[Images with localized body landmarks]

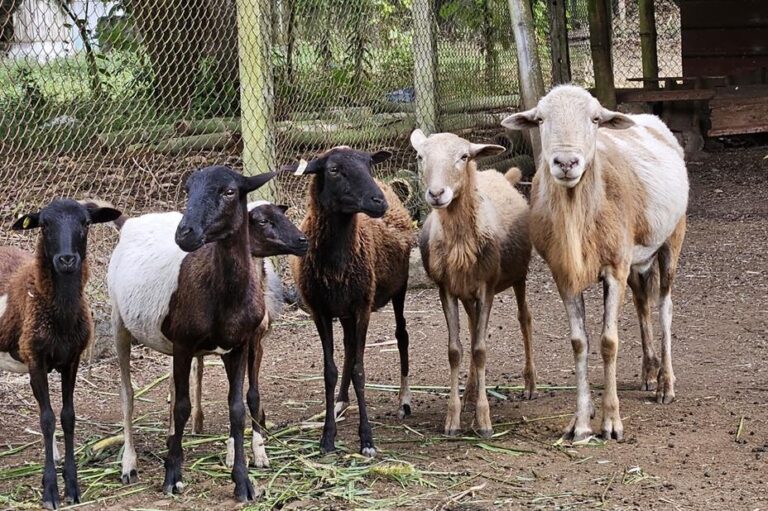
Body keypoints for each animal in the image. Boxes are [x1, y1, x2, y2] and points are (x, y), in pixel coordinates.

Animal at [0, 198, 121, 510]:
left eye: (85, 223)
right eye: (44, 225)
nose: (66, 260)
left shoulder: (71, 359)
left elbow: (67, 416)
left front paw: (72, 485)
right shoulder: (36, 359)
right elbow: (47, 419)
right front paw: (50, 490)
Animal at [108, 166, 276, 502]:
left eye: (229, 191)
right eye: (188, 189)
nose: (184, 233)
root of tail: (131, 221)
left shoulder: (237, 345)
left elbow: (236, 410)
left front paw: (243, 482)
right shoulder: (185, 343)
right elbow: (184, 407)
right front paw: (172, 477)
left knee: (171, 392)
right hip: (119, 321)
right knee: (128, 394)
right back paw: (129, 465)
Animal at [292, 146, 416, 458]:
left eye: (368, 165)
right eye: (334, 170)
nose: (378, 201)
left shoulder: (362, 306)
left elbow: (360, 370)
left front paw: (367, 440)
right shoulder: (320, 310)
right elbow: (330, 371)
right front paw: (327, 437)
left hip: (399, 286)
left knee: (402, 335)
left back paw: (404, 400)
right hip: (345, 310)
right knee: (348, 347)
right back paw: (341, 401)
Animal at [408, 130, 536, 438]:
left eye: (464, 156)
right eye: (421, 156)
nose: (437, 194)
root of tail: (500, 175)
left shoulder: (487, 286)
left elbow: (480, 350)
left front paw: (484, 421)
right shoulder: (446, 288)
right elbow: (456, 350)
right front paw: (453, 419)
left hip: (519, 274)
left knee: (524, 318)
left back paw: (529, 384)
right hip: (467, 294)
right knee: (473, 325)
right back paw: (469, 394)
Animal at [504, 86, 688, 442]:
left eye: (595, 119)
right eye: (540, 119)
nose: (566, 162)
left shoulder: (614, 268)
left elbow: (608, 341)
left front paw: (611, 422)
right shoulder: (564, 273)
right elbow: (579, 343)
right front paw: (581, 422)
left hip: (673, 236)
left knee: (664, 307)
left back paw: (666, 385)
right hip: (637, 258)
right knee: (643, 303)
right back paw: (648, 372)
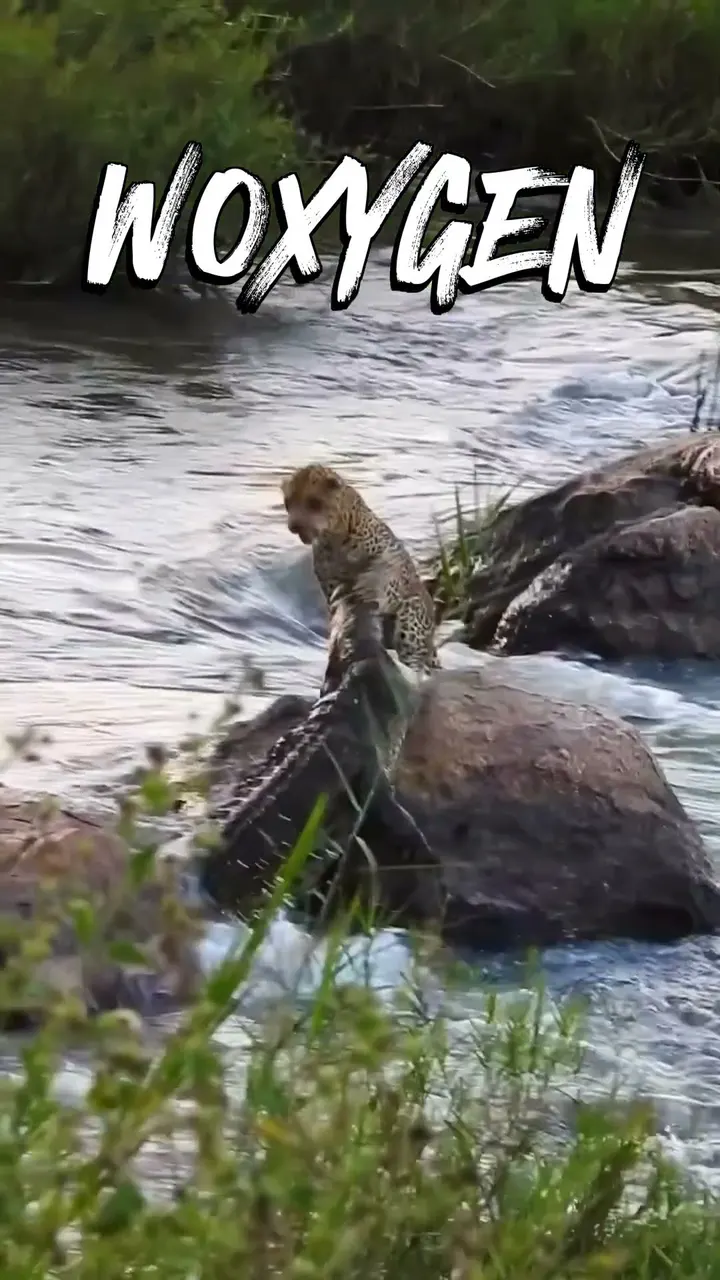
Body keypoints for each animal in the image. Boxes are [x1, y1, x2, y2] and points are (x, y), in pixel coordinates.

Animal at [281, 463, 440, 679]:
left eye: (314, 502)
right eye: (288, 503)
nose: (293, 526)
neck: (334, 537)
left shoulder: (391, 562)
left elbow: (384, 578)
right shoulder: (331, 584)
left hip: (411, 618)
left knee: (415, 660)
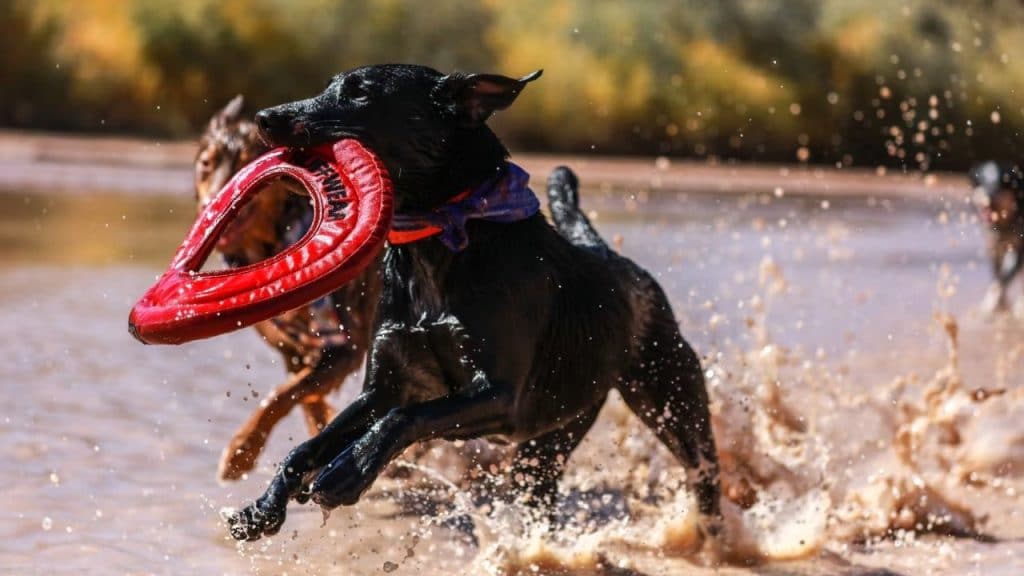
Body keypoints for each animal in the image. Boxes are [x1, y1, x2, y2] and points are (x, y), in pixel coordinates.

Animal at [194, 97, 380, 479]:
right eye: (207, 165)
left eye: (247, 162)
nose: (211, 207)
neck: (282, 237)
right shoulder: (291, 351)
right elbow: (305, 399)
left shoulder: (346, 346)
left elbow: (283, 395)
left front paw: (241, 451)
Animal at [228, 65, 720, 541]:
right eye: (331, 84)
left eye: (360, 92)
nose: (264, 118)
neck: (438, 241)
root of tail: (609, 255)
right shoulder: (383, 386)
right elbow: (308, 445)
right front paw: (262, 508)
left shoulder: (499, 397)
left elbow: (405, 418)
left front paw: (348, 472)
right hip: (553, 437)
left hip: (672, 401)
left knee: (703, 473)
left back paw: (713, 538)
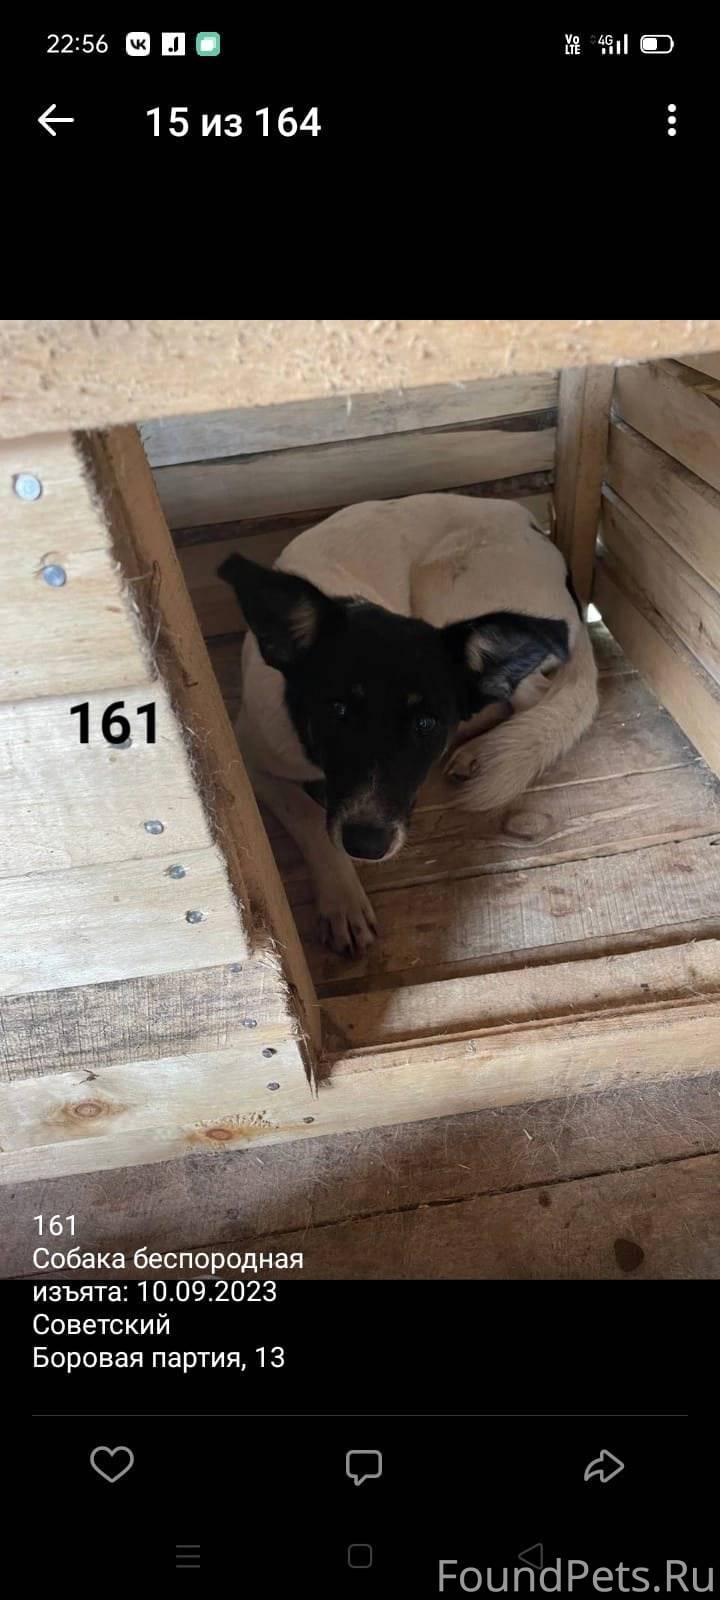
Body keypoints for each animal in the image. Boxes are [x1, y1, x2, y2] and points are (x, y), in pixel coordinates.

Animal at [218, 494, 598, 955]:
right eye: (337, 710)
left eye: (425, 724)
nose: (366, 845)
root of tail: (530, 523)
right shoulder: (250, 756)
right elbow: (308, 815)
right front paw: (342, 895)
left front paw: (342, 898)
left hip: (447, 592)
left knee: (531, 695)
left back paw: (479, 749)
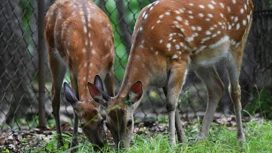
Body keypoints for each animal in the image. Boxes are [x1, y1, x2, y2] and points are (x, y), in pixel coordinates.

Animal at [44, 0, 114, 150]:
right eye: (83, 125)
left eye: (101, 120)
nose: (99, 146)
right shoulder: (73, 69)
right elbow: (75, 104)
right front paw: (74, 145)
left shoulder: (110, 66)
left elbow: (112, 98)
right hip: (52, 51)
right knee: (54, 97)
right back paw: (60, 143)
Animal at [91, 0, 255, 148]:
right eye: (107, 123)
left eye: (129, 122)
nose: (122, 147)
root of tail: (251, 3)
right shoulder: (164, 76)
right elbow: (172, 105)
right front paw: (183, 141)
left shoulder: (179, 59)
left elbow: (170, 104)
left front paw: (172, 143)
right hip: (202, 60)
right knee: (216, 87)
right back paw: (201, 139)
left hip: (238, 41)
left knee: (235, 90)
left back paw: (240, 139)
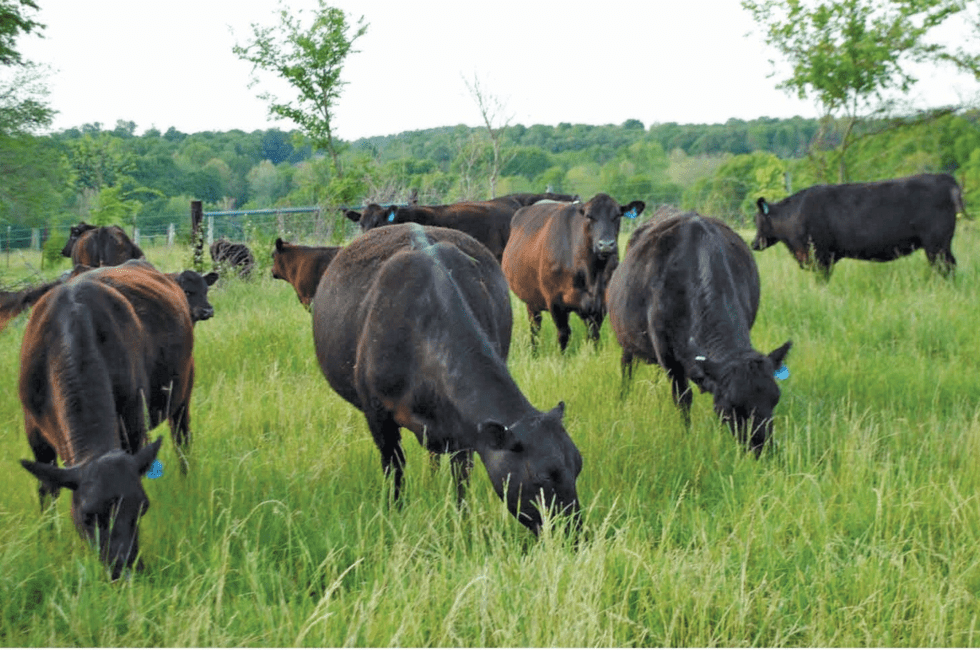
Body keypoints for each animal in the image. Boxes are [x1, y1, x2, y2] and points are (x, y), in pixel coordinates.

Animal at [312, 223, 580, 532]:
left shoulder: (464, 429)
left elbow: (461, 476)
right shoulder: (377, 415)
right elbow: (394, 468)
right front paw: (395, 512)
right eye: (541, 478)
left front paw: (462, 518)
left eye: (579, 466)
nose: (573, 533)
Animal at [502, 191, 648, 350]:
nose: (606, 245)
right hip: (530, 298)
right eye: (589, 216)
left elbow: (593, 335)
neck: (592, 274)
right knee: (535, 327)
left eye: (617, 215)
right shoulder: (555, 301)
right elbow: (563, 334)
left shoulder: (601, 304)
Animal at [608, 210, 792, 454]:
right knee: (626, 368)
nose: (761, 448)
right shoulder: (669, 359)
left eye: (775, 399)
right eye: (730, 407)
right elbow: (683, 399)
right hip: (626, 341)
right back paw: (622, 397)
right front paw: (687, 436)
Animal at [756, 172, 960, 276]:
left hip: (936, 244)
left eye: (757, 220)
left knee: (945, 267)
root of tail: (945, 178)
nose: (753, 244)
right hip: (941, 244)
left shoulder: (820, 256)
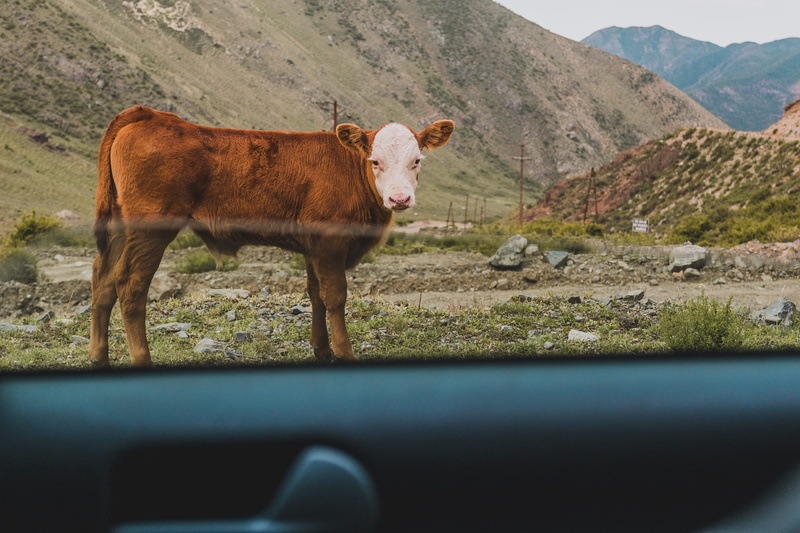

§ What you will do
Word for word, please reproduce each entry above and leave out every picture.

§ Reply to the task
Body keypoints for each animal in the image. Boxes are [x1, y1, x2, y2] and points are (x, y), in pixel coordinates.

Animal at [0, 198, 121, 510]:
left eye: (85, 223)
right eye: (44, 225)
nose: (66, 260)
left shoulder: (71, 359)
left elbow: (67, 416)
left front paw: (72, 485)
right shoulder: (36, 359)
right elbow: (47, 419)
right front paw: (50, 490)
Animal at [108, 166, 276, 502]:
left eye: (229, 191)
right eye: (188, 189)
nose: (184, 233)
root of tail: (131, 221)
left shoulder: (237, 345)
left elbow: (236, 410)
left front paw: (243, 482)
right shoulder: (185, 343)
right elbow: (184, 407)
right front paw: (172, 477)
left knee: (171, 392)
right hip: (119, 321)
right knee: (128, 394)
right back paw: (129, 465)
Animal at [292, 146, 416, 458]:
left eye: (368, 165)
right eye: (334, 170)
nose: (378, 201)
left shoulder: (362, 306)
left elbow: (360, 370)
left front paw: (367, 440)
right shoulder: (320, 310)
right elbow: (330, 371)
right front paw: (327, 437)
left hip: (399, 286)
left knee: (402, 335)
left back paw: (404, 400)
right hip: (345, 310)
right knee: (348, 347)
right back paw: (341, 401)
Animal at [408, 130, 536, 438]:
left eye: (464, 156)
right eye: (421, 156)
nose: (437, 194)
root of tail: (500, 175)
left shoulder: (487, 286)
left elbow: (480, 350)
left front paw: (484, 421)
right shoulder: (446, 288)
right elbow: (456, 350)
right front paw: (453, 419)
left hip: (519, 274)
left knee: (524, 318)
left back paw: (529, 384)
right hip: (467, 294)
right knee: (473, 325)
right back paw: (469, 394)
Animal at [504, 86, 688, 442]:
left eye: (595, 119)
right eye: (540, 119)
nose: (566, 162)
left shoulder: (614, 268)
left elbow: (608, 341)
left front paw: (611, 422)
right shoulder: (564, 273)
right elbow: (579, 343)
right front paw: (581, 422)
left hip: (673, 236)
left knee: (664, 307)
left back paw: (666, 385)
right hip: (637, 258)
right knee: (643, 303)
right back paw: (648, 372)
Body keypoints for each animal in the image. Boxes are [x1, y1, x2, y2] and points are (x, y), in pixel coordinates.

Animal at [281, 463, 440, 679]:
left eye: (314, 502)
right eye: (288, 503)
nose: (293, 526)
neck: (334, 537)
left shoulder: (391, 562)
left elbow: (384, 578)
right shoulder: (331, 584)
left hip: (411, 618)
left knee: (415, 660)
Body keypoints for each animal in the image. Boxes are [x1, y1, x2, y2] and points are (x, y), in pixel coordinates.

Animal at [194, 97, 380, 479]:
right eye: (207, 165)
left eye: (247, 162)
nose: (211, 207)
neck: (282, 237)
right shoulder: (291, 351)
right elbow: (305, 399)
left shoulder: (346, 346)
left elbow: (283, 395)
left front paw: (241, 451)
Animal at [228, 65, 720, 541]:
right eye: (331, 84)
left eye: (360, 92)
nose: (264, 118)
neck: (438, 241)
root of tail: (609, 255)
right shoulder: (383, 386)
right elbow: (308, 445)
right front paw: (262, 508)
left shoulder: (499, 397)
left elbow: (405, 418)
left front paw: (348, 472)
right hip: (553, 437)
left hip: (672, 401)
left knee: (703, 473)
left back paw: (713, 538)
Body keypoints for each animal in the image. Boxes are [x1, y1, x2, y2] and points are (x, y), in pixel coordinates.

Animal at [218, 494, 598, 955]:
right eye: (337, 710)
left eye: (425, 724)
nose: (366, 845)
root of tail: (530, 523)
right shoulder: (250, 756)
right elbow: (308, 815)
right front paw: (342, 895)
left front paw: (342, 898)
left hip: (447, 592)
left knee: (531, 695)
left back paw: (479, 749)
Body keypoints for each animal in the image. Boxes are [x1, y1, x2, y2] and points are (x, y), in pixel coordinates.

Animal at [44, 0, 114, 150]:
right eye: (83, 125)
left eye: (101, 120)
nose: (99, 146)
right shoulder: (73, 69)
right elbow: (75, 104)
right front paw: (74, 145)
left shoulder: (110, 66)
left elbow: (112, 98)
right hip: (52, 51)
right knee: (54, 97)
right back paw: (60, 143)
Animal at [91, 0, 255, 148]:
right eye: (107, 123)
left eye: (129, 122)
nose: (122, 147)
root of tail: (251, 3)
right shoulder: (164, 76)
right elbow: (172, 105)
right front paw: (183, 141)
left shoulder: (179, 59)
left elbow: (170, 104)
left front paw: (172, 143)
right hip: (202, 60)
right knee: (216, 87)
right back paw: (201, 139)
left hip: (238, 41)
left knee: (235, 90)
left back paw: (240, 139)
Body keypoints for each animal in the image. Boxes are [x1, y1, x2, y2] and points are (x, y), in pixel coordinates.

Animal at [312, 223, 580, 532]:
left shoulder: (464, 429)
left elbow: (461, 476)
right shoulder: (377, 415)
right elbow: (394, 468)
right front paw: (395, 512)
right eye: (541, 478)
left front paw: (462, 518)
left eye: (579, 466)
nose: (573, 533)
Animal at [502, 191, 648, 350]:
nose: (606, 245)
right hip: (530, 298)
right eye: (589, 216)
left elbow: (593, 335)
neck: (592, 274)
right knee: (535, 327)
left eye: (617, 215)
right shoulder: (555, 301)
right elbow: (563, 334)
left shoulder: (601, 304)
Animal at [608, 210, 792, 454]:
right knee: (626, 368)
nose: (761, 448)
right shoulder: (669, 359)
left eye: (775, 399)
right eye: (730, 407)
right elbow: (683, 399)
right hip: (626, 341)
right back paw: (622, 397)
right front paw: (687, 436)
Animal at [756, 172, 960, 276]:
left hip: (936, 244)
left eye: (757, 220)
left knee: (945, 267)
root of tail: (945, 178)
nose: (753, 244)
right hip: (941, 244)
left shoulder: (820, 256)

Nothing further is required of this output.